Der von uns eingesetzte Blackberry Z10 wurde also mit Bluetooth angebunden, anschließend sieht man im Telefonmenü des MMI den neuen Eintrag „Mitteilungen“. Hier sind untereinander der SMS-Posteingang sowie alle E-Mail-Konten aufgeführt, allerdings nur mit „Blackberry“ beschriftet, nicht mit dem Kontonamen. Einzelne Nachrichten lassen sich mit dem Controller öffnen, man kann (im stehenden Fahrzeug) durch den Text blättern oder, wie gesagt, die Vorlesefunktion nutzen. Telefonnummern in der E-Mail werden auf Wunsch erkannt, extrahiert und gewählt. Während der Fahrt kann man mit Textbausteinen antworten, mehr nicht. Im stehenden Auto öffnet sich zusätzlich ein Textfeld, hier lässt sich mit dem auf dem Controller malenden Finger sowie der bewährten „Handschrifterkennung“ anschließend jedweder Text eingeben. Das geht hinreichend flott, ist aber nur eine Behelfslösung.

Der spannende Aspekt ist vielmehr, dass man unterwegs informiert bleibt, ohne das Smartphone in die Hand nehmen zu müssen. Häufig reichen ja schon Absender und Betreff der Nachricht für eine erste Orientierung. Nach kurzer Zeit will man eine solche E-Mail-Funktionalität für das Bordsystem nicht mehr missen. Schade, dass sie derzeit nur mit dem Blackberry funktioniert. Im Vergleich mit der ähnlichen Lösung von BMW fehlen etliche Feinheiten, die Audi-Software ist schlichter. Und es fehlt die Möglichkeit, E-Mails zu diktieren.

Das ist um so kurioser, als die entsprechende Spracherkennung „Dragon Drive Messaging“ durchaus eingebaut ist, sie dient aber bei Audi allein dem Diktat von SMS-Nachrichten. Die Technik stammt von Nuance, zu Beginn ist eine Lizenz freizuschalten, die in unserem Fahrzeug anschließend für drei Jahre unentgeltlich bereitgestellt wurde. Nach der Auswahl des SMS-Empfängers kann man rund 30 Sekunden in einem Rutsch diktieren, bevor die Transkription des Audioschnipsels auf Nuance-Servern in Amerika erfolgt. Das Ergebnis wird via Mobilfunk zurückgeschickt, eine gute Netzversorgung ist also vonnöten.
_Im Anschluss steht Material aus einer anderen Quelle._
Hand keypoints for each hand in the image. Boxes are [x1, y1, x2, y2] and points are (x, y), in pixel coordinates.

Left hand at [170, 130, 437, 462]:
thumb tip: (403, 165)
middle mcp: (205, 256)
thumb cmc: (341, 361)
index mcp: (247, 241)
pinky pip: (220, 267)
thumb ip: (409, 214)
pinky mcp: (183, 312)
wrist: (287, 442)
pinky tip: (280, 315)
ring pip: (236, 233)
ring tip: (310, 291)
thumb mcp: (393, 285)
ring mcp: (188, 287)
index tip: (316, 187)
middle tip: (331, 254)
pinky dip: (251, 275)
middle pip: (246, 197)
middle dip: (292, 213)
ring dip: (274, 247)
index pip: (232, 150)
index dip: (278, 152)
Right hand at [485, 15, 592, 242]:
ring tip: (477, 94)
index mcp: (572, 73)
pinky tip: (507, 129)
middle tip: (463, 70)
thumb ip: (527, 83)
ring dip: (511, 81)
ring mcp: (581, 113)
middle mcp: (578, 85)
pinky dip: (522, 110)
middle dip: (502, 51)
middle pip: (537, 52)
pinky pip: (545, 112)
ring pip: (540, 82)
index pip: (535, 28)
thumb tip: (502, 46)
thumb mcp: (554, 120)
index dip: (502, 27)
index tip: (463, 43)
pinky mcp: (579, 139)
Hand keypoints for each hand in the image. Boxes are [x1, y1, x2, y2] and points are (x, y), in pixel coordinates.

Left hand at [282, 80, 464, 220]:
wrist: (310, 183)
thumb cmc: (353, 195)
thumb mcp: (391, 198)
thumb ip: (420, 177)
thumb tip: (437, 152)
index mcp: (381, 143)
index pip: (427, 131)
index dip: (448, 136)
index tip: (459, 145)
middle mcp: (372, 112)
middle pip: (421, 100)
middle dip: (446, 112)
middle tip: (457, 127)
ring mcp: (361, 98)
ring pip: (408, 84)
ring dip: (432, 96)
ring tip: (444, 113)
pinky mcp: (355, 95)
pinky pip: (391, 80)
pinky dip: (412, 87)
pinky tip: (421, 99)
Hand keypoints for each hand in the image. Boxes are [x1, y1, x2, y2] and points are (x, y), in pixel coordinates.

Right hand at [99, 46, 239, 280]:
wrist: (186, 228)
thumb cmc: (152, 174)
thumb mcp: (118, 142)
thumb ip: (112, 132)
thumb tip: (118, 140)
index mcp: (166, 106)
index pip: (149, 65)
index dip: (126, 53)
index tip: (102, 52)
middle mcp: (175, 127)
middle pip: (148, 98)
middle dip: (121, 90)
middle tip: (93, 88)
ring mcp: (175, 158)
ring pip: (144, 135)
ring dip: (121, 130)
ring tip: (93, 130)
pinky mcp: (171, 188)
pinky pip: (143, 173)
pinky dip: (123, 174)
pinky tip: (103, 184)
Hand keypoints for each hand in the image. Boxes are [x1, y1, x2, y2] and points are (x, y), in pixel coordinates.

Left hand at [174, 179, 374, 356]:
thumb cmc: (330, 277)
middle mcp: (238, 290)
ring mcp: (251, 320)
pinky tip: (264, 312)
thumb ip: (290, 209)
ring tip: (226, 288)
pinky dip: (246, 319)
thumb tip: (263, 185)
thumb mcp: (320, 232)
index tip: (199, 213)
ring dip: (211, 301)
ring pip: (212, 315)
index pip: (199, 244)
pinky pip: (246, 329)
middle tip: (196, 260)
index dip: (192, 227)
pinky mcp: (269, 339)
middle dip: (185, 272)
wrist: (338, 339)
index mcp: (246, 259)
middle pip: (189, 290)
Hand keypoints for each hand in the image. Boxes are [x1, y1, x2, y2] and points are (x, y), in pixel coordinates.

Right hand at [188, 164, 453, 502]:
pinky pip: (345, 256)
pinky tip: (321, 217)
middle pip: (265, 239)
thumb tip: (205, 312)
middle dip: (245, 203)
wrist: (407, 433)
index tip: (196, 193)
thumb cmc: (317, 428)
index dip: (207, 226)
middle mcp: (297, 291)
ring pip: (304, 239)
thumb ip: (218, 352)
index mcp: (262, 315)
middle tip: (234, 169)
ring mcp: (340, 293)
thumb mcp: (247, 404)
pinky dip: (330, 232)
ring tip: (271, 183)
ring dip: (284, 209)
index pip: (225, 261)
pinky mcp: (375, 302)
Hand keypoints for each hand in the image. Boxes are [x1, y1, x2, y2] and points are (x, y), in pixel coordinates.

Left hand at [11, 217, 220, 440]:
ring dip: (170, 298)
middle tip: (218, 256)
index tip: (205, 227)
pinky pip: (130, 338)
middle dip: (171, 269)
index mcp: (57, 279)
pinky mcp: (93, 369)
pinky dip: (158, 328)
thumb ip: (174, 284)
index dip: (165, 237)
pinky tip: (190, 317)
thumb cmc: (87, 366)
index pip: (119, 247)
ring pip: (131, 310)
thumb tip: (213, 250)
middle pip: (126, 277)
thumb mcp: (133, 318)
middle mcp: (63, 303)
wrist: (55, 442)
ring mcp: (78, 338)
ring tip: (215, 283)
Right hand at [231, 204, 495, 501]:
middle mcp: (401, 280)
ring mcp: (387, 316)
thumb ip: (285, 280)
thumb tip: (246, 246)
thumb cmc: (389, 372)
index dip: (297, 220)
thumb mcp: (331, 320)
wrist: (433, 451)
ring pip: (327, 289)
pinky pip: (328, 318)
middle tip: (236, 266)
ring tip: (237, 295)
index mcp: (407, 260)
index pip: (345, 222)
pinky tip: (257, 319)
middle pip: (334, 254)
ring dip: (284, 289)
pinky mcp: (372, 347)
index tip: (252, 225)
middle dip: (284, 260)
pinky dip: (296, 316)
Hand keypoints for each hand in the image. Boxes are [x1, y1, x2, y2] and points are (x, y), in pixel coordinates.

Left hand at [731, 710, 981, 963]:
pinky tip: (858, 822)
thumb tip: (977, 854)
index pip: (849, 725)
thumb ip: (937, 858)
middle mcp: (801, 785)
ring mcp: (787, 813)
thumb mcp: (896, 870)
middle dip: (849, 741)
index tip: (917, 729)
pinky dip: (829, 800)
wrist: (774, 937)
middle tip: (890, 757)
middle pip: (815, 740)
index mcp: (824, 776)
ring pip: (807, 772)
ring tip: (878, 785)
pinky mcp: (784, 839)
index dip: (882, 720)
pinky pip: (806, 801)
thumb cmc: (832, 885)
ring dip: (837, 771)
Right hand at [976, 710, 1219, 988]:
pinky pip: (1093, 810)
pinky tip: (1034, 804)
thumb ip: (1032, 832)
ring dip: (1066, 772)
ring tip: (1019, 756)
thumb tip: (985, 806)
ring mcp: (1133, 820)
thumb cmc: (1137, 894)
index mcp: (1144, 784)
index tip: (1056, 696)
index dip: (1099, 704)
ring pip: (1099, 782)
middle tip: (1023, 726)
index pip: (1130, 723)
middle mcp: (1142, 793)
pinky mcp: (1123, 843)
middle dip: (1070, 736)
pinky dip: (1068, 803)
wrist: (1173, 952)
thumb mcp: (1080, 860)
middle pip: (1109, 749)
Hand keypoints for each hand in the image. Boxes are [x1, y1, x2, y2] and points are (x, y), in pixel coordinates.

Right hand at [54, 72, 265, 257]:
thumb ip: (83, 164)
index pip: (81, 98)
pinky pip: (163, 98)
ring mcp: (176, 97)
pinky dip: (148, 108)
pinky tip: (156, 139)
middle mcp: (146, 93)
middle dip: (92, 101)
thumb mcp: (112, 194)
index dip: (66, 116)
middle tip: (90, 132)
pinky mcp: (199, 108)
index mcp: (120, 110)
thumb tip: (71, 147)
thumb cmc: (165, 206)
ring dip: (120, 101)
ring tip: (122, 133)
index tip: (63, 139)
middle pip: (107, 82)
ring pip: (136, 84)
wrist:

Im Vergleich mit BMW ist die Erkennungsleistung identisch, sie erreicht nicht ganz das Niveau von Apples Siri in ruhiger Umgebung.

Das Problem sind die Nebengeräusche des Fahrzeugs. Wie im BMW gilt: Die Erkennung arbeitet ohne vorheriges Sprechertraining, verzichtet auf ein persönliches Sprachmodell und ist nicht lernfähig. Es wird also nur ein Alltagsvokabular unterstützt, das sich nicht um individuelle Sprechweisen oder Eigennamen ergänzen lässt. Die Bedienung ist etwas sperriger und hakeliger als bei BMW, und die Korrekturoptionen sind bei beiden Herstellern unzureichend. Für ein schnell diktiertes „Komme später“ an die Lieben daheim ist Dragon Drive Messaging jedoch eine tolle Sache.